Italy’s €8 Billion Libya Investment Reshapes European Energy Security
Italy is positioning itself as a key player in Euro-African energy diplomacy through energy giant Eni’s €8 billion investment in Libya, backed by the ambitious Mattei Plan. This strategic investment marks Italy’s commitment to strengthening economic ties with North Africa as Europe seeks to diversify from Russian gas supplies.
The investment targets both offshore and onshore development projects, including expansion of gas output at the Bouri and Bahr Essalam fields. Through Mellitah Oil & Gas, a joint venture with Libya’s National Oil Corporation, Eni is leading the Bouri Gas Utilization Project, scheduled to export gas to Europe via the Greenstream pipeline by 2026.

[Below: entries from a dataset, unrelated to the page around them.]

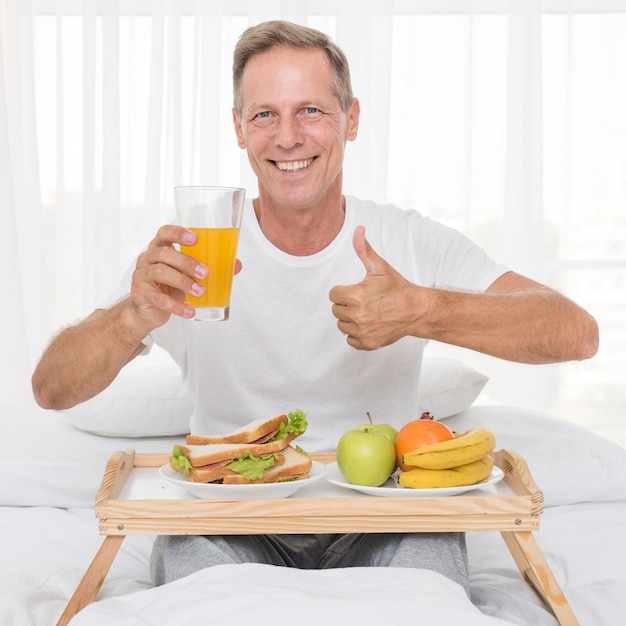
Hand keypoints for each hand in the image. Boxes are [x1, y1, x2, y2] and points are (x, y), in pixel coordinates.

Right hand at [130, 225, 241, 327]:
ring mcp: (141, 275)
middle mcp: (148, 258)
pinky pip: (158, 298)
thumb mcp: (188, 274)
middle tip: (205, 273)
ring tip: (201, 292)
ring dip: (183, 282)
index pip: (164, 232)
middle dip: (186, 262)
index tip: (195, 239)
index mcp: (160, 247)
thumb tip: (237, 265)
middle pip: (163, 253)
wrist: (148, 310)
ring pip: (160, 273)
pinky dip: (176, 306)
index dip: (178, 233)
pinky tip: (190, 312)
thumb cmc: (170, 285)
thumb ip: (209, 267)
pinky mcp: (140, 294)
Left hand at [329, 226, 419, 349]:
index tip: (358, 290)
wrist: (416, 310)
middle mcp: (357, 316)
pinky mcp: (368, 344)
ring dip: (351, 320)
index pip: (333, 294)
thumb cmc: (397, 288)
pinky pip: (350, 340)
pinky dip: (357, 334)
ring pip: (342, 325)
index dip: (344, 290)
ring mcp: (362, 332)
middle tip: (365, 301)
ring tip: (368, 312)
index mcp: (356, 296)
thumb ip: (364, 249)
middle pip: (336, 310)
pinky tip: (370, 324)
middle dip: (347, 304)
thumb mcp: (380, 267)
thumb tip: (358, 229)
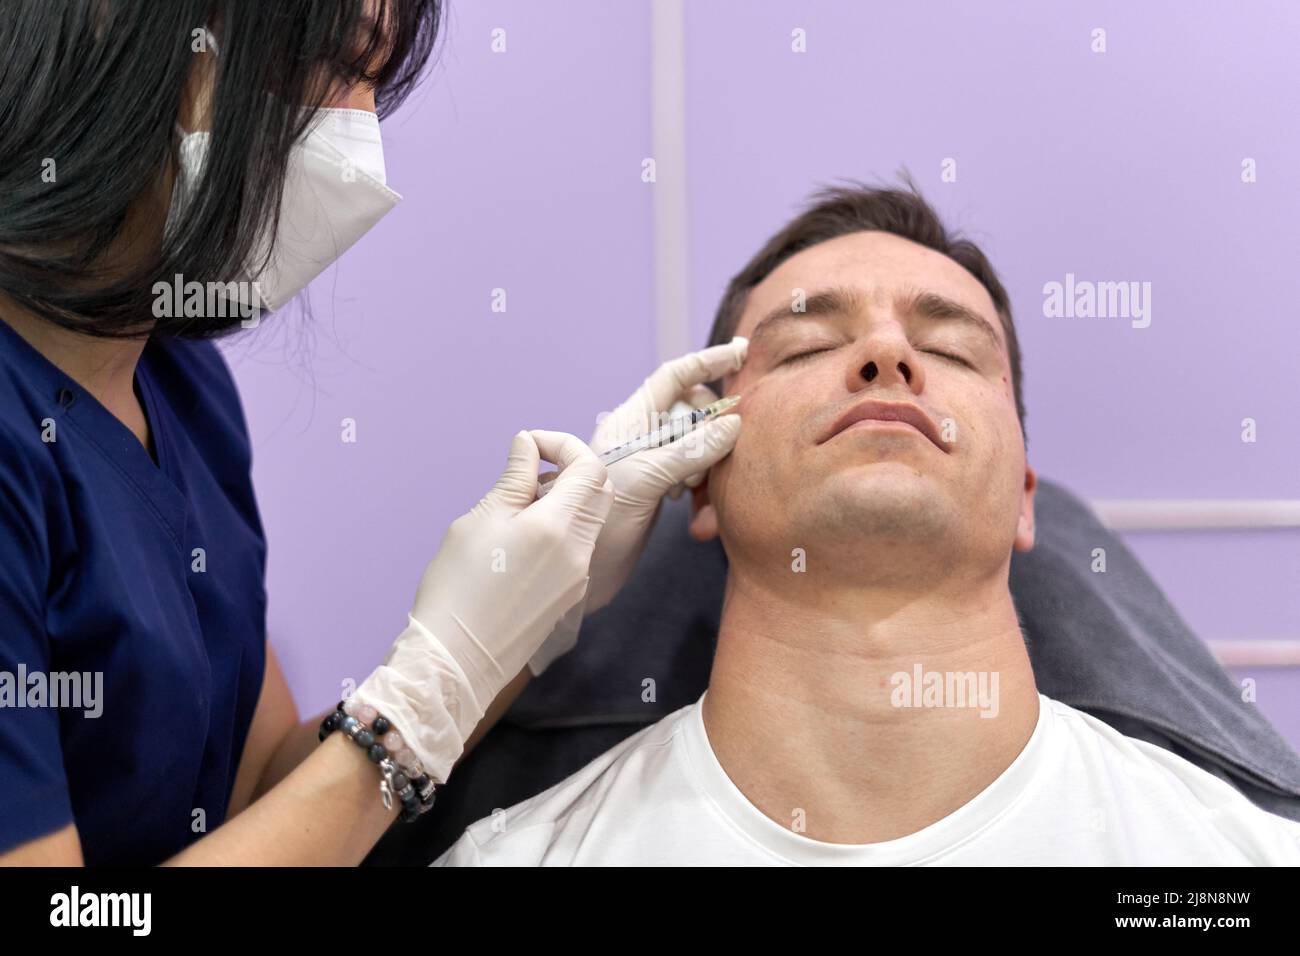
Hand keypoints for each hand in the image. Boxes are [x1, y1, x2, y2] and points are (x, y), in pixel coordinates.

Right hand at [354, 430, 613, 781]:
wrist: (457, 658)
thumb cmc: (459, 587)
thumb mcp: (480, 520)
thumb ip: (514, 478)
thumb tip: (528, 446)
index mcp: (558, 526)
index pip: (589, 466)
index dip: (563, 444)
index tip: (529, 446)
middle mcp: (580, 550)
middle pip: (599, 490)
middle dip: (570, 467)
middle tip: (529, 469)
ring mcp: (579, 575)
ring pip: (591, 518)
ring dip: (566, 497)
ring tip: (519, 504)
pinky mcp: (571, 593)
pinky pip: (580, 545)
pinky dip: (563, 526)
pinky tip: (523, 537)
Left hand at [528, 337, 746, 674]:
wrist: (581, 574)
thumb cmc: (598, 522)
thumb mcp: (644, 479)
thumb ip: (689, 450)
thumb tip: (733, 425)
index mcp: (632, 421)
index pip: (674, 378)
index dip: (708, 361)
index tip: (744, 352)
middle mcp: (643, 438)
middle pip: (695, 413)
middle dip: (714, 432)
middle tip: (713, 460)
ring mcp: (653, 466)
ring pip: (701, 449)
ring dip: (710, 470)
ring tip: (695, 498)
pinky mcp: (661, 493)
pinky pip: (696, 479)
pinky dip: (705, 496)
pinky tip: (698, 520)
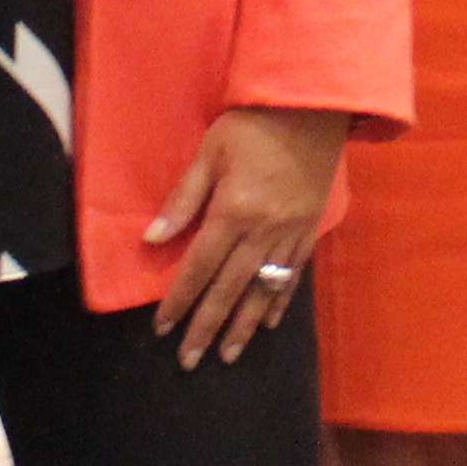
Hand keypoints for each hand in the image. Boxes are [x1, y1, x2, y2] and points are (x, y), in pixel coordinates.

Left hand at [144, 104, 344, 365]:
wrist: (313, 106)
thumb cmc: (252, 124)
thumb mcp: (210, 152)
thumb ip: (183, 199)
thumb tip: (152, 239)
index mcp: (234, 212)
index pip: (199, 266)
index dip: (179, 299)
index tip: (162, 327)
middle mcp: (263, 231)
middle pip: (229, 288)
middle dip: (207, 327)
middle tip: (189, 359)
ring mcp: (290, 233)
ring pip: (262, 290)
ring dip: (243, 326)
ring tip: (228, 354)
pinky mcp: (310, 228)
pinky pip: (292, 274)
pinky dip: (278, 301)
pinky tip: (267, 322)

The Mattei Plan represents Italy’s strategic framework for reimagining its relationship with Africa, shifting from aid-based dependency to partnership-based development. Prime Minister Giorgia Meloni has positioned this plan as the cornerstone of a new Mediterranean energy strategy that prioritizes economic cooperation, regional stability, and migration management.
Libya, with an estimated 48.4 billion barrels of proven oil reserves, serves as a vital supplier to Italy. The Greenstream pipeline, spanning 520km from Libyan fields to Sicily, has a transport capacity of up to 11 billion cubic meters of gas annually.
With Eni as the largest foreign operator in Libya, responsible for nearly 80% of the country’s gas exports, Italy is positioned to play a decisive role in shaping regional energy flows and reinforcing supply to European markets.